Historical solar eclipses
Herodotus wrote that Thales of Milete predicted an eclipse which occurred during a war between Medians and Lydians. Soldiers on both sides put down their weapons and declared to peace as a result of the eclipse. Exactly which eclipse was involved has remained uncertain, although the issue has been studied by hundreds of ancient and modern authorities. One likely candidate took place on May 28, 585 BC, probably near the Halys river, in the middle of modern Turkey.
April 16, 1178 BC, a real total eclipse of the sun took place at Ithaca Greek island, about four years after the end of the Trojan War. Homer XIV, 151 states that at the failing of the old moon and the coming of the new shall Odysseus return to his home, and take vengeance on the suitors of Penelope. Homer addas (XX, 356-357 and 390) that the sun vanished out of heaven and an evil gloom had covered all things about the hour of the midday meal, during the celebration of new moon.
February 17, 478 BC: an annular eclipse of the sun occurred at Sardis, when Xerxes was departing for his expedition against Greece, as Herodotus, VII, 37 recorded. (Hind and Chambers, 1889: 323 have considered this absolute date more than a century ago.) During the next year, another solar eclipse was observed in Sparta. It took place on August 1, 477 BC, says Herodotus IX, 10 and VIII, 131, and IX, 1. The sky suddenly darkened in the middle of the sky, well after the battles of Thermopylae and Salamis, after the departure of Mardonius to Thessaly at the beginning of the spring (477 BC) and his second attack on Athens, after the return of Cleombrotus to Sparta. Note that the modern conventional dates are different by a year or two, and these two eclipse records have been ignored so far.
A new study claims that the Varronian date is superseded. Its correctness have not been proved scientifically but it is used worldwide. The foundation of Rome took place 437 years after the capture of Troy (1182 BCE), according to Velleius Paterculus (VIII, 5). It took place shortly before an eclipse of the Sun that was observed at Rome on June 25, 745 BC and had a magnitude of 50.3%. Its beginning occurred at 16:38, its middle at 17:28, and its end at 18:16. Varro may have used the consular list with its mistakes, and called the year of the first consuls "245 ab urbe condita" (a.u.c.).
According to Lucius Tarrutius of Firmum, Romulus was conceived in the womb on the 23rd day of the Egyptian month Choiac, at the time of a total eclipse of the Sun. (This eclipse occurred on June 15, 763 BCE, with a magnitude of 62.5% at Rome.
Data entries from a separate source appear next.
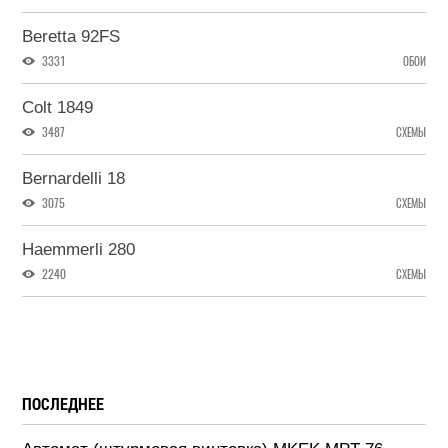
Beretta 92FS
3331
ОБОИ
Colt 1849
3487
СХЕМЫ
Bernardelli 18
3075
СХЕМЫ
Haemmerli 280
2240
СХЕМЫ
ПОСЛЕДНЕЕ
Its beginning took place at 6:49, its middle at 7:47 and its end at 8:51.) He was born on the 21st day of the month Thoth. The first day of Thoth fell on March 2 in that year (Prof. E.J. Bickerman, 1980: 115). It means that Rhea Silvia's pregnancy lasted for 281 days. Rome was founded on the ninth day of the month Pharmuthi, which was the 21st of April, as universally agreed. The Romans add that about the time Romulus started to build the city, an eclipse of the Sun was observed by Antimachus, the Teian poet, on the 30th day of the lunar month. This eclipse (see above) had a magnitude of 54.6% at Teos, Asia Minor. It started at 17:49 it was still eclipsed at sunset, at 19:20. Romulus vanished in the 54th year of his life, on the Nones of Quintilis (July), on a day when the Sun was darkened. The day turned into night, which sudden darkness was believed to be an eclipse of the Sun. It occurred on July 17, 709 BC, with a magnitude of 93.7%, beginning at 5:04 and ending at 6:57. (All these eclipse data have been calculated by Prof. Aurél Ponori-Thewrewk, retired director of the Planetarium of Budapest.) Plutarch placed it in the 37th year from the foundation of Rome, on the fifth of our July, then called Quintilis, on "Caprotine Nones," Livy (I, 21) also states that Romulus ruled for 37 years. He was slain by the senate or disappeared in the 38th year of his reign. Most of these have been recorded by Plutarch (Lives of Romulus, Numa Pompilius and Camillus), Florus (Book I, I), Cicero (The Republic VI, 22: Scipio's Dream), Dio (Dion) Cassius and Dionysius of Halicarnassus (L. 2). Dio in his Roman History (Book I) confirms this data by telling that Romulus was in his 18th year of age whan he had founded Rome. Therefore, three eclipse records prove that Romulus reigned from 746 to 709 BCE.